Introduction
Searching for signs of preserved consciousness in clinically unresponsive patients with brain injury
Patients with severe acute brain injury typically enter a coma.1 While many either die2 3 or quickly recover consciousness, others remain within the broad spectrum of disorders of consciousness (DoC) for weeks, months or even years.4–8 It is crucial for DoC patients in the intensive care unit (ICU) that signs of (residual) consciousness can be detected as early as possible,9–13 as the recovery of consciousness is the most critical prognostic factor for long-term outcome.14 15 In fact, when residual consciousness is overlooked, which may happen in up to 40% of DoC patients,16 this can have severe consequences because 70% of deaths in the ICU occur following a decision to withdraw life-sustaining therapy.17 For patients with severe acute brain injury, these decisions hinge on expectations regarding the patient’s potential to recover consciousness, even though the accuracy of current prognostic indicators for assessing this potential is limited.18
Perhaps even more concerning is that 15%–20% of clinically unresponsive DoC patients exhibit signs of preserved consciousness when advanced electroencephalography (EEG) and functional magnetic resonance imaging (fMRI) technologies are employed.19–22 Unfortunately, these patients go undetected in daily ICU practice because such technologies are not clinical routine.23
We have previously found neurovascular coupling between functional near-infrared spectroscopy (fNIRS) oxyhaemoglobin (0.07–0.13 Hz) and EEG band-power (1–12 Hz) signals based on wavelet coherence at the frontal areas to be sensitive and prognostic to changing consciousness levels.24 Furthermore, we have shown the possibility of detecting covert consciousness in patients with brain injuries when using automated pupillometry combined with active and passive paradigms.25 Applying these tools in the setting of ICU could provide us with more clinical information and help detect patients with preserved consciousness.

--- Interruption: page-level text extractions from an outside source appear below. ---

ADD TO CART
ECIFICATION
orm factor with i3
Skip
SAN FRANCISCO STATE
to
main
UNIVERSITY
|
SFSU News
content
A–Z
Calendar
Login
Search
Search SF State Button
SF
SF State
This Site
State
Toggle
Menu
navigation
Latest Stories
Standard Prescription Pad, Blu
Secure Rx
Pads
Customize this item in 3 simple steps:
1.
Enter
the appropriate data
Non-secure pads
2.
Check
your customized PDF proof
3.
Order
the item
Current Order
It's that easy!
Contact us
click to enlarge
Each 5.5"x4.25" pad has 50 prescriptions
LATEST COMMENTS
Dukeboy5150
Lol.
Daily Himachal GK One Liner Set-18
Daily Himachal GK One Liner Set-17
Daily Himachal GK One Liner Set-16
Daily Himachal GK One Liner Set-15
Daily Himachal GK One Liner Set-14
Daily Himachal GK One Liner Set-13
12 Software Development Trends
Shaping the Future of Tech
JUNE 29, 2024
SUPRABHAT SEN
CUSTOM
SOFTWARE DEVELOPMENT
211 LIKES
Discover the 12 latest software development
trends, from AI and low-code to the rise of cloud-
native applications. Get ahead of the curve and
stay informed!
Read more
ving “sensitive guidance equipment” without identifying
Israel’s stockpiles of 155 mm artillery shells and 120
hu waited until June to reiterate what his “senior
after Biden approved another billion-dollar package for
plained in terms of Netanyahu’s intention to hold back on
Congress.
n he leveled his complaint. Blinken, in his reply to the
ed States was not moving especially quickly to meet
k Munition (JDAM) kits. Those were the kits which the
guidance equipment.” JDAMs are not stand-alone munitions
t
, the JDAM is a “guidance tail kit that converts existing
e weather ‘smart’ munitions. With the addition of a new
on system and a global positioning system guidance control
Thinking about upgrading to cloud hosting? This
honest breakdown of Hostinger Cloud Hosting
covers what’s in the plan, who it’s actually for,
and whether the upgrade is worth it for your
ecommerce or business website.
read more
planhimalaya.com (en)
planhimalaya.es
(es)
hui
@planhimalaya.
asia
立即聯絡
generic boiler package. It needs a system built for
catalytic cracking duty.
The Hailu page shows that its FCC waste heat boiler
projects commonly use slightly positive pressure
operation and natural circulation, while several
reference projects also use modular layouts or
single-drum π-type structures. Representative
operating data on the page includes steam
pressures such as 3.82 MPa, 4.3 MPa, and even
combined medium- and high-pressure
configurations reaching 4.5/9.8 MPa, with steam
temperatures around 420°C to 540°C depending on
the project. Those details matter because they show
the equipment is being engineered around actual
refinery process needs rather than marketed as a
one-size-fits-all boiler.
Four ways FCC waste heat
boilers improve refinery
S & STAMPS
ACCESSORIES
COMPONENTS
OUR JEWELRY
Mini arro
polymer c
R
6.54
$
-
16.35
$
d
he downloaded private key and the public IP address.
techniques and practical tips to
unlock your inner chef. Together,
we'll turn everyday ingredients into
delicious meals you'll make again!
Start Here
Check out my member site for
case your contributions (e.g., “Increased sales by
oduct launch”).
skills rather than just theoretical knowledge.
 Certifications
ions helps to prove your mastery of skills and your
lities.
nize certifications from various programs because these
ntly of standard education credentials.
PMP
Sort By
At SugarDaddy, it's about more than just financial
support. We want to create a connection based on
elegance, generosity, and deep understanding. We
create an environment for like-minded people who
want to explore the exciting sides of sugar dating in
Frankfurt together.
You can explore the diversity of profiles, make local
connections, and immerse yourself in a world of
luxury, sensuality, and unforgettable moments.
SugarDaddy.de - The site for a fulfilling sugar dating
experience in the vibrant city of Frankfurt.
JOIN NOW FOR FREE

Pharmacological stimulant therapy for clinically unresponsive patients with brain injury
Pharmacological stimulant therapies such as apomorphine and methylphenidate can be administered in chronic DoC to stimulate arousal and awareness with low risks of serious adverse effects.26–32 Apomorphine is a potent dopamine agonist with direct stimulating effects on D1 receptors and D2 receptors. It is indicated for Parkinson’s patients with motor on-off phenomenon when treatment with levodopa is not sufficient any longer.33 In case reports and small-scale studies involving patients in a subacute to chronic state of DoC following traumatic brain injury (TBI), improvement in neurobehavioural scales was observed within days to weeks after daily infusion of ≥2 mg subcutaneous apomorphine.34 35 Methylphenidate is a sympathomimetic stimulant with a more prominent effect on mental compared with motor activity. Methylphenidate increases the synaptic concentrations of dopamine and norepinephrine by inhibiting the reuptake in the striatum.36 Postcardiac arrest patients treated with either methylphenidate or amantadine showed improvements in terms of command following, survival until discharge and modified Rankin scale scores.37 Similarly, TBI patients treated with 0.3 mg/kg methylphenidate two times per day had significantly shorter ICU admissions, and in cases of severe injuries, it also resulted in reduced hospital admissions.38 Although the clinical effect size seems modest, stimulants may thus improve functional and cognitive function in patients with other chronic brain injuries.39–41
Stimulants to detect signatures of consciousness recovery before clinical improvement
Neither apomorphine nor methylphenidate have been firmly evaluated in the acute phase of traumatic or non-TBIs. Given the modest clinical effect size, very large trials would probably be necessary to detect effects on clinical outcomes. In the ICU, this is not feasible with the current state of evidence. To bridge this gap, we suggest that a smaller trial could show if stimulants can improve biological signatures of preserved consciousness, using easy-to-implement bedside technologies, before detectable clinical improvement occurs. In other words, if stimulants such as apomorphine or methylphenidate could improve cortical modulation of pupillary function (detectable with automated pupillometry,25 42) and/or neurovascular coupling in the brain (detectable with NIRS-EEG,24), then larger trials might be warranted to assess clinical effects.
Study objectives
The primary objective is to investigate, in a placebo-controlled, randomised, cross-over setting: (1) the potential effects on pupillary function and neurovascular coupling with administrations of 20 mg methylphenidate in patients with acute DoC and (2) the potential effects on pupillary function and neurovascular coupling with subcutaneous injections of 2 mg apomorphine in patients with acute DoC (proxy biomarkers for consciousness levels).
The secondary objective is to assess, in a placebo-controlled setting, potential clinical effects on consciousness with administration of 20 mg methylphenidate and subcutaneous injection of 2 mg apomorphine, respectively, in patients with acute DoC (clinical consciousness levels).